### To do
Using the data that follows, give the number of lines in which the word "sich" occurs. Write only the number.

Dataset excerpts
- - -
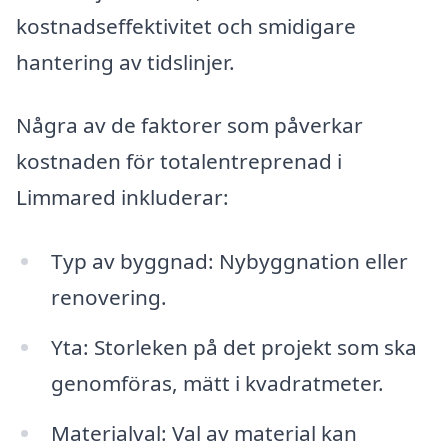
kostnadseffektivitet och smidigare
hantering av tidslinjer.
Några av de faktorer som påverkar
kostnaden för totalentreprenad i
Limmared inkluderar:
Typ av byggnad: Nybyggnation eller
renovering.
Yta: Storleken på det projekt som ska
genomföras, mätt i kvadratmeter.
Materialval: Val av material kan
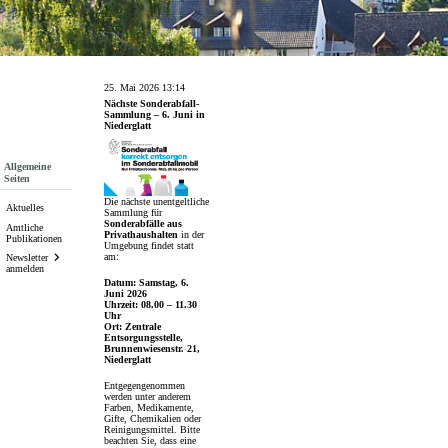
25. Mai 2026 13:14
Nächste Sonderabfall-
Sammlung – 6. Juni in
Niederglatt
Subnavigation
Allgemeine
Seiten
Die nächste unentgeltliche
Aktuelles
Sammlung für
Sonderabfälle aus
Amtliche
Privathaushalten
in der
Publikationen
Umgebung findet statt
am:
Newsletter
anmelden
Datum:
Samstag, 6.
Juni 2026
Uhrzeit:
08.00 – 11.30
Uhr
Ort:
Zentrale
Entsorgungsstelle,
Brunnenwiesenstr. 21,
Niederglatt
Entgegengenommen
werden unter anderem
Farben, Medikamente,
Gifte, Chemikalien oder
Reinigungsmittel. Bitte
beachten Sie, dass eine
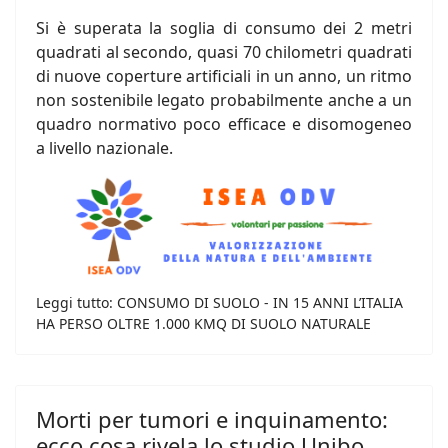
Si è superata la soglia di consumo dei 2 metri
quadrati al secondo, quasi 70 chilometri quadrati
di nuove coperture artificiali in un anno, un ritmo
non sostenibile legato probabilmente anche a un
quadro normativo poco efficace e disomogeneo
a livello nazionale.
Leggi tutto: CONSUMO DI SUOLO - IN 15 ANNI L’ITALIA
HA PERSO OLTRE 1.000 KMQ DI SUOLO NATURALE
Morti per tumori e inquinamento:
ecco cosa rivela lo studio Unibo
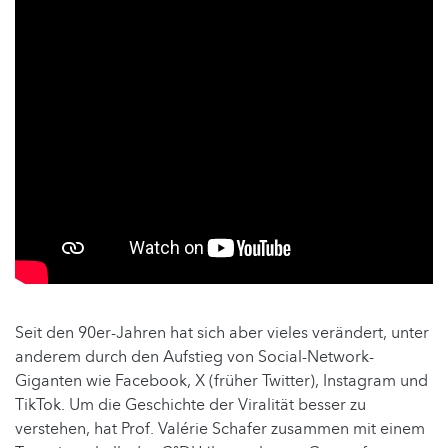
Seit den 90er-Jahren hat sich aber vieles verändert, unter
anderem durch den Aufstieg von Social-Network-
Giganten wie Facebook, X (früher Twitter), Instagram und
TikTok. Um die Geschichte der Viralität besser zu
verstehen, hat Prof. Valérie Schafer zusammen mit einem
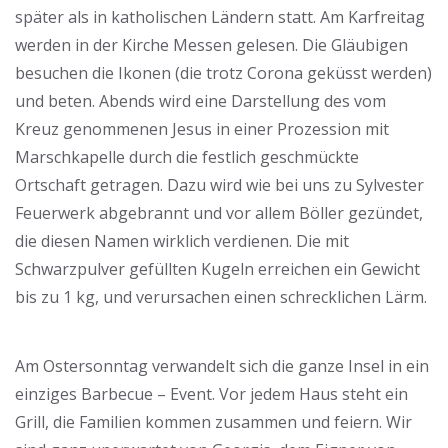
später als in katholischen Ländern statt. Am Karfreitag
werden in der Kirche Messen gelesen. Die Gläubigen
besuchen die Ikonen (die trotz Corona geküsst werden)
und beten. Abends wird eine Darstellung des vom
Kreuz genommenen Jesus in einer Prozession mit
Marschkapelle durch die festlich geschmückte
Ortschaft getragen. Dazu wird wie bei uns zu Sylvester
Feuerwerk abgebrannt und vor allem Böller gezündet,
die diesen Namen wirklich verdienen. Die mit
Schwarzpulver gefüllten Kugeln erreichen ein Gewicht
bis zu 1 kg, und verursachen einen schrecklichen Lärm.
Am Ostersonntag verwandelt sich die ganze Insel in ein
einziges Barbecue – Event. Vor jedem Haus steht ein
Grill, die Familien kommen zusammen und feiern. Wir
- - -
### Result of the exercise
2